I come across the following as part of docuementation
In Elasticsearch the key to good performance is to de-normalize your data into documents
And also,
the restriction about, where both the child and parent documents must be on the same shard
Given a scenario of multilevel hiearchy( grandparent --> parent ---> child ), where some of the parents have more childern than other and data might be skewed and few shards contain exponetially larger data than other shards.
What are the best practises with respect to gain more performance ?
Is it a good idea to put all the hiearchy in a single document ( rather than one document for each level). The parent data might be redudant if there are more childern as the parent data need to be copied to all the documents ?
Yes, both the statements which you mentioned are correct, and let me answer your both question in the context of your use-case.

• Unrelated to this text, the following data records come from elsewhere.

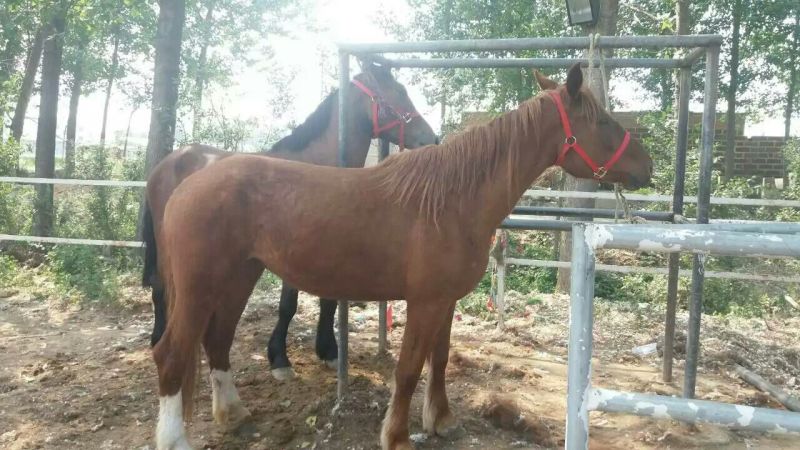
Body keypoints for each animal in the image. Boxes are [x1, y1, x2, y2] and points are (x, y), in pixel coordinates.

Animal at [141, 60, 438, 380]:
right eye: (400, 91)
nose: (431, 138)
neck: (317, 165)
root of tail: (168, 161)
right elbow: (288, 306)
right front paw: (279, 359)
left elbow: (329, 300)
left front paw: (329, 351)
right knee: (161, 290)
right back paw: (157, 339)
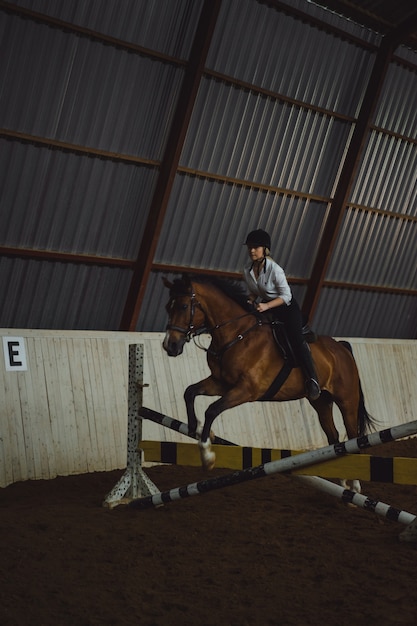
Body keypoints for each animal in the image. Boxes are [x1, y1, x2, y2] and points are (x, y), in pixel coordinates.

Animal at [161, 272, 372, 488]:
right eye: (168, 307)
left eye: (183, 306)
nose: (170, 346)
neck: (237, 334)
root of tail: (341, 348)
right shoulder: (221, 383)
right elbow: (190, 392)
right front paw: (195, 428)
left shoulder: (246, 390)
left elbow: (211, 410)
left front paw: (206, 454)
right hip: (321, 401)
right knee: (334, 436)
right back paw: (343, 479)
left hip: (347, 401)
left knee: (352, 435)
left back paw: (355, 484)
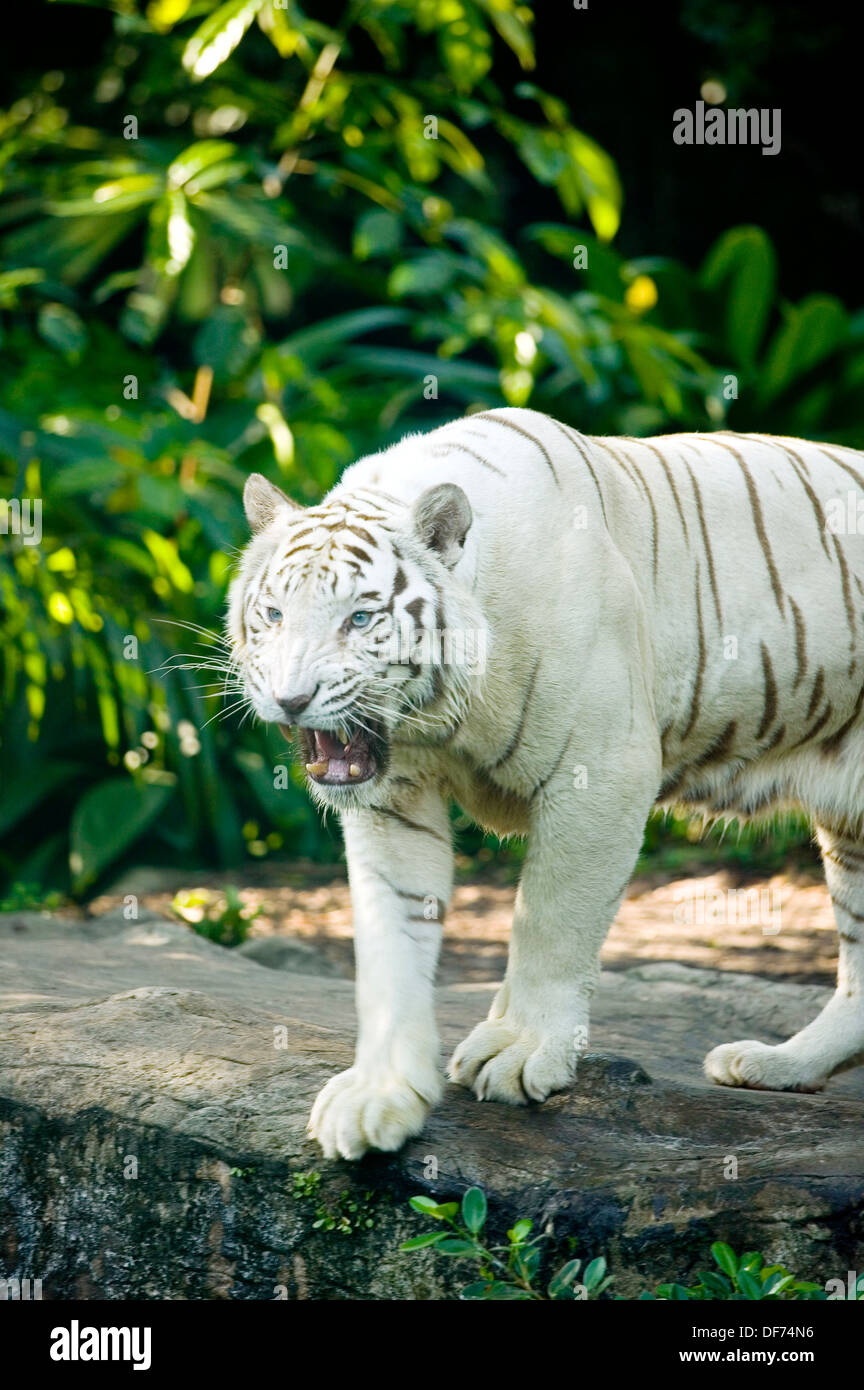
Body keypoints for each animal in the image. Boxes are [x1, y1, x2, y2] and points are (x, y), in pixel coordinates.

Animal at [229, 405, 864, 1162]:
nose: (291, 700)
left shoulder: (602, 770)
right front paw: (380, 1095)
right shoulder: (395, 797)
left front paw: (522, 1051)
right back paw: (777, 1063)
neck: (446, 713)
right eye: (274, 615)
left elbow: (552, 922)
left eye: (360, 618)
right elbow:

Answer: In general, if you have all the data in a single document searching, definitely searching will be much faster and that's the whole reason for denormalizing the data in databases which is also mentioned in the first statement, as you don't have to create multiple workers thread and combine the results from multiple documents/shards/nodes. also storage is cheap and although it will save the storage cost but save the computing cost(costlier than storage). in short, if you are worried about query performance than de-normalizing your data will give it a major boost.
Answer: if you still go ahead with the normalization approach, then as mentioned you should keep all the related docs in the same shard and should implement custom routing to achieve that.